The editing of the first volume of my John Paul II biography, Witness to Hope, was entering the ninth inning, and I was furiously engaged in exchanging edited and re-edited copy with my editors in New York. At the same time, the Clinton impeachment drama was cresting. And as I had long done speechwriting for Congressman Henry Hyde, chairman of the House Judiciary Committee, I spent week after week of split time, working on John Paul II from 9 a.m. to 4 p.m., then switching to impeachment for a couple of hours before returning to Witness to Hope in the evening.

It was not the optimal way to work but it had to be done, even if it seemed likely that the president would be acquitted in a Senate trial. On December 19, 1998, the House of Representatives voted two articles of impeachment and senior House members, including Mr.
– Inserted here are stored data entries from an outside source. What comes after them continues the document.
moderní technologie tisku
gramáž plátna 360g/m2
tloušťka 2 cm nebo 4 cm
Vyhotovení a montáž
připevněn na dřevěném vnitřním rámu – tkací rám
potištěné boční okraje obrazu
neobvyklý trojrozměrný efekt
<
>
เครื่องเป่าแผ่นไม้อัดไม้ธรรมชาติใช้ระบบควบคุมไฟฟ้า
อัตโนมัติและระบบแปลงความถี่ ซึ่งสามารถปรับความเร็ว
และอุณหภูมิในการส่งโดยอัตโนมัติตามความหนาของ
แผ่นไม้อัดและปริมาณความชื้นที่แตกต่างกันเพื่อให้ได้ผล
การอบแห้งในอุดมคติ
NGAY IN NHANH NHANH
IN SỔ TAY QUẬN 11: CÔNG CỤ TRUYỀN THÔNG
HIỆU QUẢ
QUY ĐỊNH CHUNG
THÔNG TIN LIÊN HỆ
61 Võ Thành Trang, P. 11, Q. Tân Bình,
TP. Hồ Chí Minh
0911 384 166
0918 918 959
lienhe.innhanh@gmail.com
Hyde, solemnly walked the two articles across the Capitol and presented them to the Senate’s leaders. On toward midnight, Henry Hyde called me and, referring to Senate Majority Leader Trent Lott, said, “We’re not going to make it. Trent won’t fight; I saw it in his eyes.” After a long moment I replied that, if we were going to lose, we had a duty to lay down a record with which history would have to reckon.
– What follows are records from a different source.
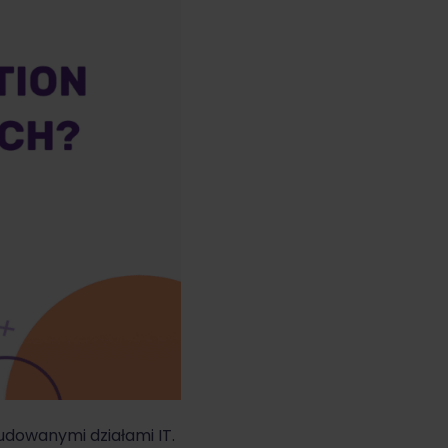
udowanymi działami IT.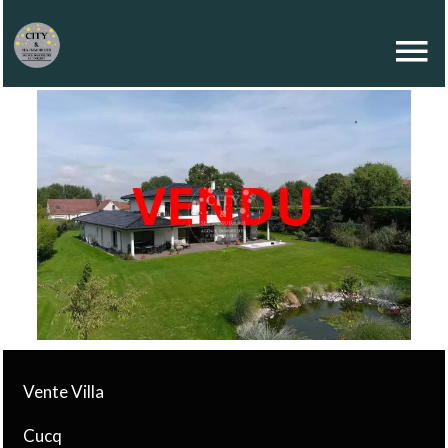
Vente Villa
Cucq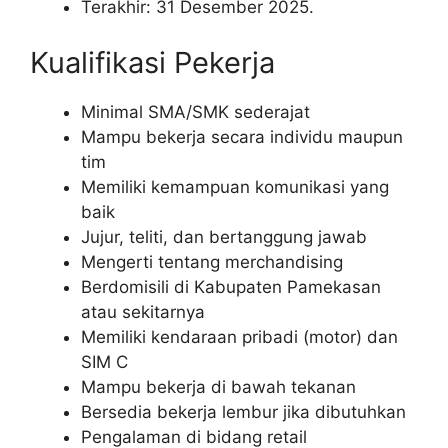
Terakhir: 31 Desember 2025.
Kualifikasi Pekerja
Minimal SMA/SMK sederajat
Mampu bekerja secara individu maupun
tim
Memiliki kemampuan komunikasi yang
baik
Jujur, teliti, dan bertanggung jawab
Mengerti tentang merchandising
Berdomisili di Kabupaten Pamekasan
atau sekitarnya
Memiliki kendaraan pribadi (motor) dan
SIM C
Mampu bekerja di bawah tekanan
Bersedia bekerja lembur jika dibutuhkan
Pengalaman di bidang retail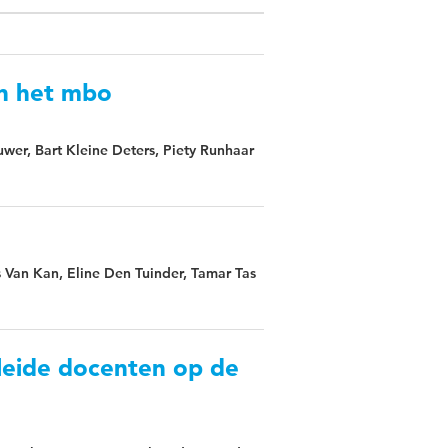
in het mbo
uwer, Bart Kleine Deters, Piety Runhaar
s Van Kan, Eline Den Tuinder, Tamar Tas
leide docenten op de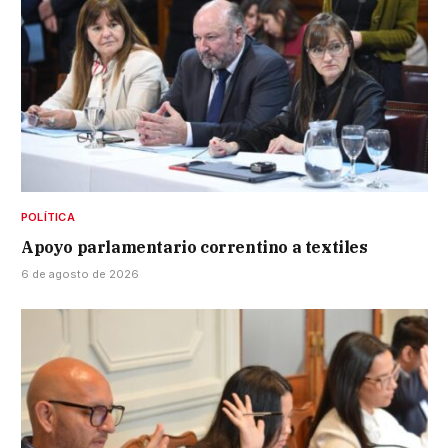
POLÍTICA
Apoyo parlamentario correntino a textiles
6 de agosto de 2026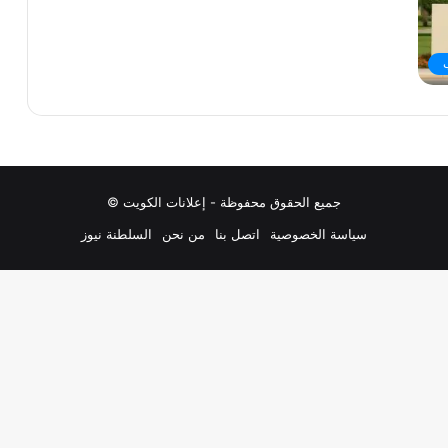
جميع الحقوق محفوظة - إعلانات الكويت ©
سياسة الخصوصية
اتصل بنا
من نحن
السلطنة نيوز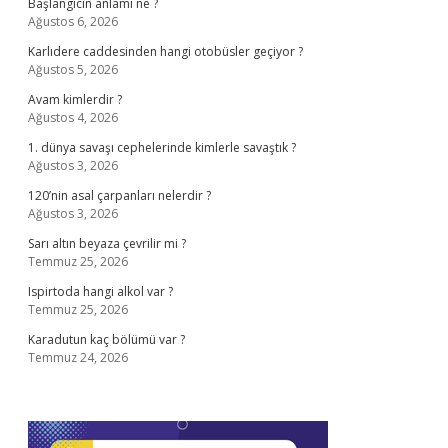
Başlangıcın anlamı ne ?
Ağustos 6, 2026
Karlıdere caddesinden hangi otobüsler geçiyor ?
Ağustos 5, 2026
Avam kimlerdir ?
Ağustos 4, 2026
1. dünya savaşı cephelerinde kimlerle savaştık ?
Ağustos 3, 2026
120’nin asal çarpanları nelerdir ?
Ağustos 3, 2026
Sarı altın beyaza çevrilir mi ?
Temmuz 25, 2026
Ispirtoda hangi alkol var ?
Temmuz 25, 2026
Karadutun kaç bölümü var ?
Temmuz 24, 2026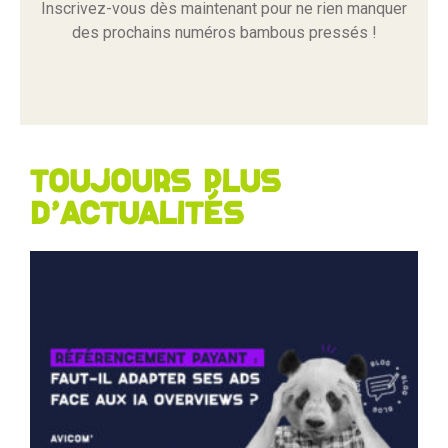
Inscrivez-vous dès maintenant pour ne rien manquer
des prochains numéros bambous pressés !
Toujours plus
d'actualités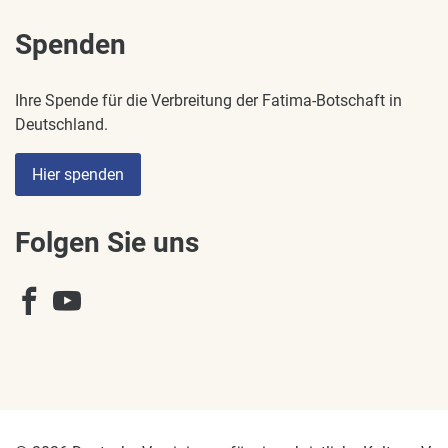
Spenden
Ihre Spende für die Verbreitung der Fatima-Botschaft in
Deutschland.
Hier spenden
Folgen Sie uns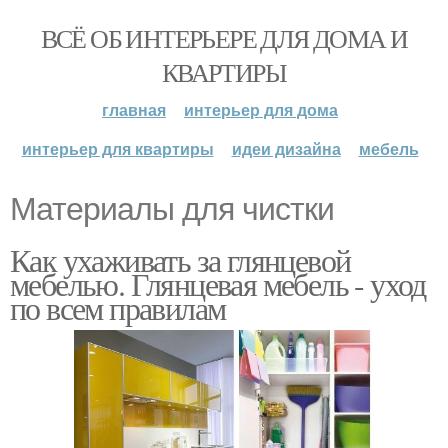
ВСЁ ОБ ИНТЕРЬЕРЕ ДЛЯ ДОМА И
КВАРТИРЫ
главная
интерьер для дома
интерьер для квартиры
идеи дизайна
мебель
Материалы для чистки
Как ухаживать за глянцевой
мебелью. Глянцевая мебель - уход
по всем правилам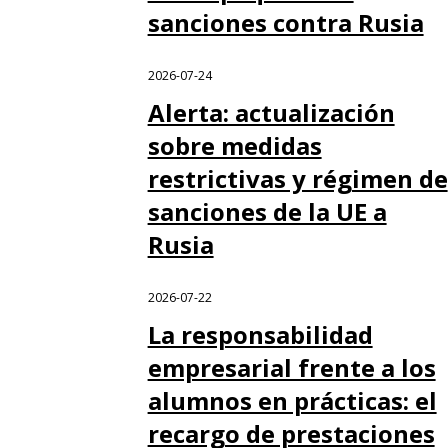
sanciones contra Rusia
2026-07-24
Alerta: actualización
sobre medidas
restrictivas y régimen de
sanciones de la UE a
Rusia
2026-07-22
La responsabilidad
empresarial frente a los
alumnos en prácticas: el
recargo de prestaciones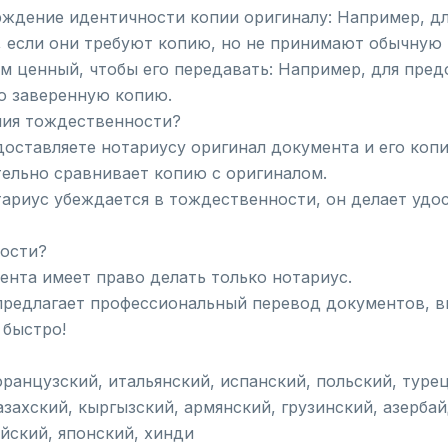
рждение идентичности копии оригиналу: Например, д
я, если они требуют копию, но не принимают обычную
м ценный, чтобы его передавать: Например, для пре
о заверенную копию.
ния тождественности?
оставляете нотариусу оригинал документа и его копи
ельно сравнивает копию с оригиналом.
тариус убеждается в тождественности, он делает удо
ности?
нта имеет право делать только нотариус.
предлагает профессиональный перевод документов, в
 быстро!
французский, итальянский, испанский, польский, туре
казахский, кыргызский, армянский, грузинский, азерб
ейский, японский, хинди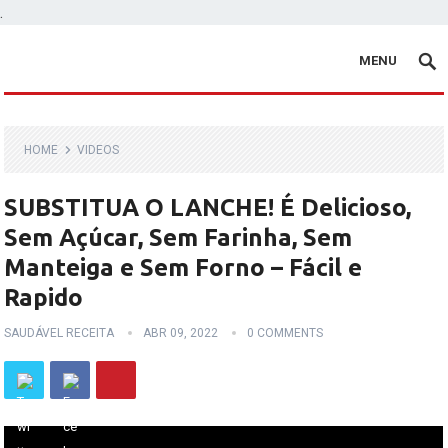
.
MENU
HOME
VIDEOS
SUBSTITUA O LANCHE! É Delicioso,
Sem Açúcar, Sem Farinha, Sem
Manteiga e Sem Forno – Fácil e
Rapido
SAUDÁVEL RECEITA
ABR 09, 2022
0 COMMENTS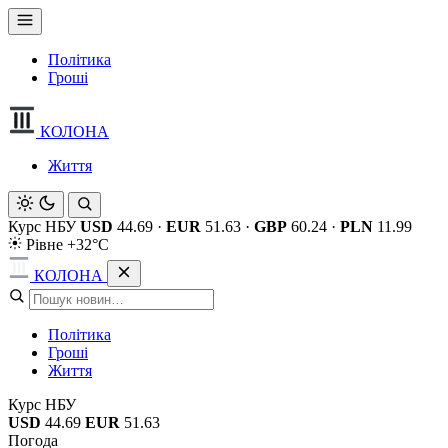
Політика
Гроші
КОЛОНА
Життя
Курс НБУ
USD
44.69
·
EUR
51.63
·
GBP
60.24
·
PLN
11.99
Рівне +32°C
КОЛОНА
Політика
Гроші
Життя
Курс НБУ
USD
44.69
EUR
51.63
Погода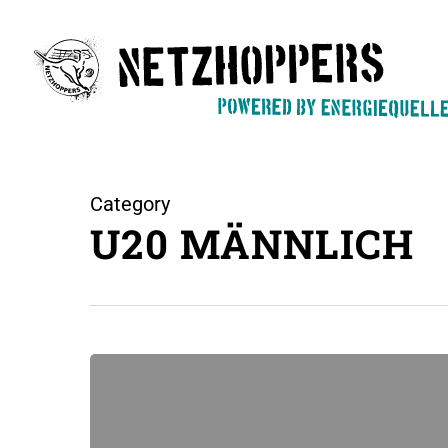
Skip
to
main
content
Category
U20 MÄNNLICH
Which is what the great Henry Hyde did during the January 1999 Senate trial, where he bent every effort to prevent the proceedings from descending into farce.

For Hyde, the impeachment of President Bill Clinton was an unavoidable piece of nasty business. It was not a matter of partisan score-settling, nor was it a matter of punishing a president for gross behavior with an intern in the White House. It was a matter of defending the rule of law. As Henry put it to me when it seemed clear that the president had perjured himself and obstructed justice, “There are over a hundred people in federal prisons for these crimes. How can the chief law enforcement officer of the United States be guilty of them and stay in office?”
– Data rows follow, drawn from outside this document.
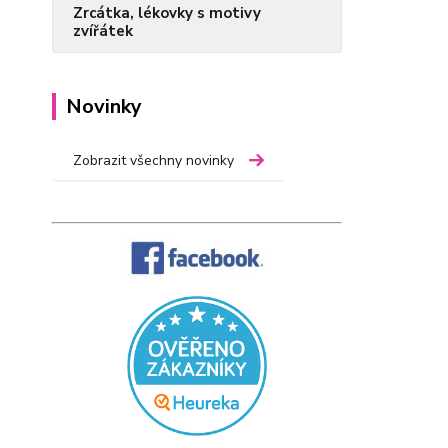
Zrcátka, lékovky s motivy
zvířátek
Novinky
Zobrazit všechny novinky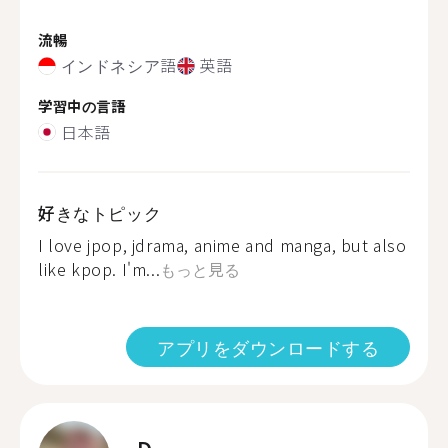
流暢
インドネシア語
英語
学習中の言語
日本語
好きなトピック
I love jpop, jdrama, anime and manga, but also
like kpop. I'm...
もっと見る
アプリをダウンロードする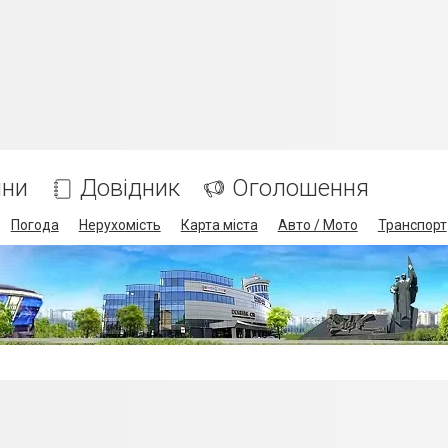
ини
Довідник
Оголошення
Погода
Нерухомість
Карта міста
Авто / Мото
Транспорт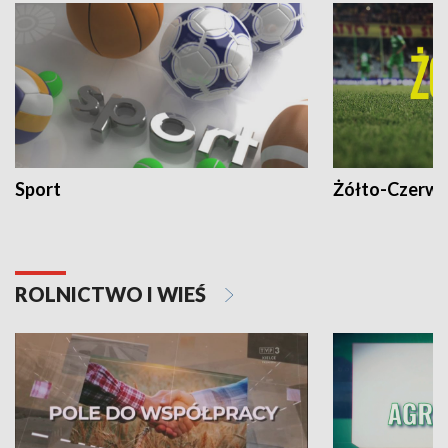
Sport
Żółto-Czerwo
ROLNICTWO I WIEŚ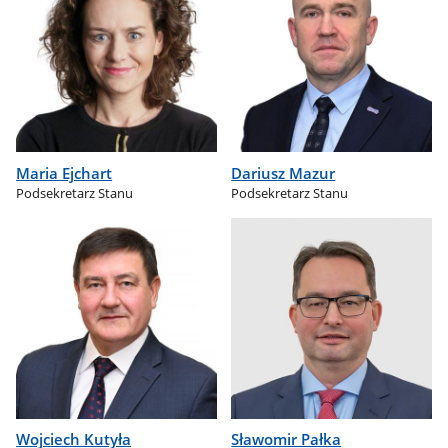
Maria Ejchart
Dariusz Mazur
Podsekretarz Stanu
Podsekretarz Stanu
Wojciech Kutyła
Sławomir Pałka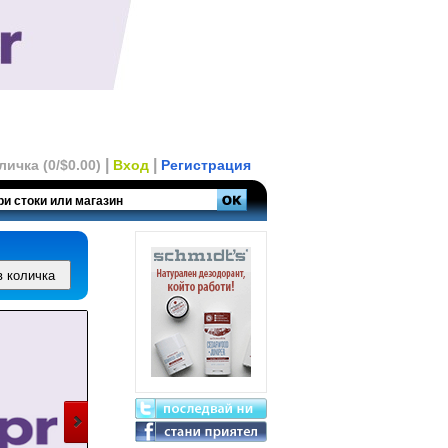
|
|
личка (0/$0.00)
Вход
Регистрация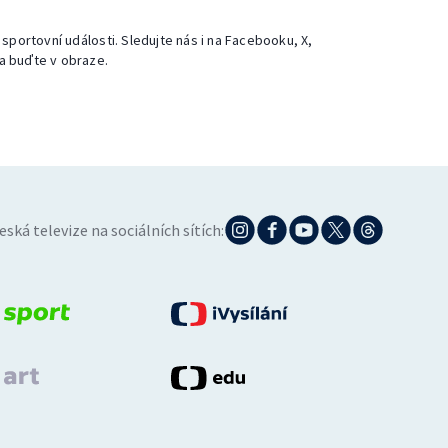
 sportovní události. Sledujte nás i na Facebooku, X,
a buďte v obraze.
eská televize na sociálních sítích: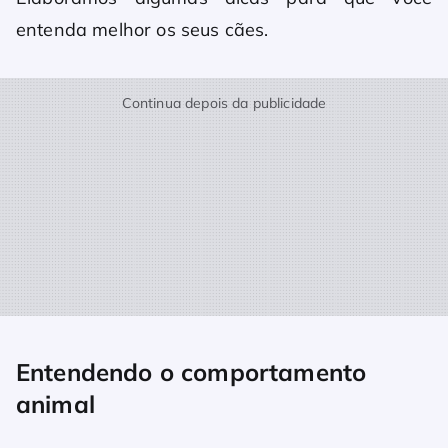
entenda melhor os seus cães.
Continua depois da publicidade
Entendendo o comportamento
animal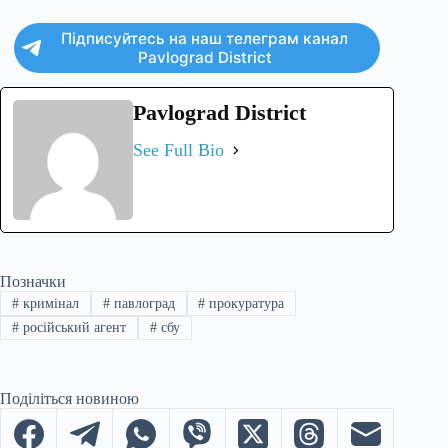
Підписуйтесь на наш телеграм канал
Pavlograd District
Pavlograd District
See Full Bio
Позначки
#
кримінал
#
павлоград
#
прокуратура
#
російський агент
#
сбу
Поділіться новиною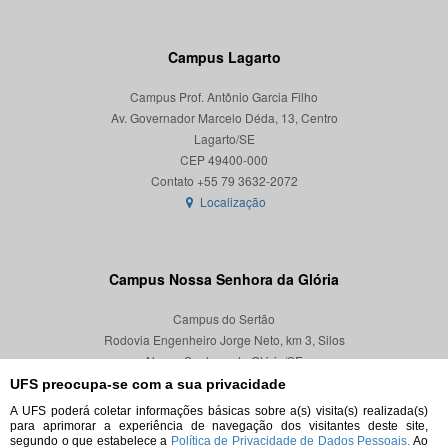
Campus Lagarto
Campus Prof. Antônio Garcia Filho
Av. Governador Marcelo Déda, 13, Centro
Lagarto/SE
CEP 49400-000
Localização
Campus Nossa Senhora da Glória
Campus do Sertão
Rodovia Engenheiro Jorge Neto, km 3, Silos
Nossa Senhora da Glória/SE
CEP 49680-000
UFS preocupa-se com a sua privacidade
A UFS poderá coletar informações básicas sobre a(s) visita(s) realizada(s)
Localização
para aprimorar a experiência de navegação dos visitantes deste site,
segundo o que estabelece a
Política de Privacidade de Dados Pessoais.
Ao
Impeachment is a political process and it was clear by mid-fall of 1998 that the politics were not breaking toward removing the president from office. They had been pointed that way over the summer, though. And as the pressures built, it seemed as if the Clinton presidency might end as Richard Nixon’s had: Party elders, in this case Democrats, would go to the White House, explain that it was over, and ask the president to resign for the sake of the country. Then around Labor Day that year, Maureen Dowd of the New York Times and other columnists began suggesting that, if Clinton were impeached and convicted, the sexual revolution would be over, the yahoos of reaction would have won, and we’d be back to something resembling Salem, Massachusetts, during the witchcraft insanity.

That was preposterous. It was also effective. And within days, at least in Washington, you could fill the templates shifting: This wasn’t about the rule of law, it was about sex and the yahoos couldn’t be allowed to win. (That Henry Hyde was the leader of the pro-life forces in Congress neatly fit this storyline, of course, abortion being a major plank in the platform of the sexual revolution.)

So once the game was redefined — Are you for or against the puritanical yahoos? — there was little chance to wrench the political process back to what it was really about: the rule of law. In his opening speech during the president’s trial, Henry Hyde tried valiantly to refocus the argument, insisting that high office did not absolve a man from obeying his constitutional oath to faithfully execute the laws of the United States and his oath swearing to tell the truth to a federal grand jury. To suggest that it did was to “break the covenant of trust” between president and people, dissolving “the mortar that binds the foundation stones of our freedom into a secure and solid edifice.”

It wasn’t a winning argument. But it was the right argument. And on this 20th anniversary, the nation should remember with gratitude those like Henry Hyde who, under fierce assault, stood for the rule of law.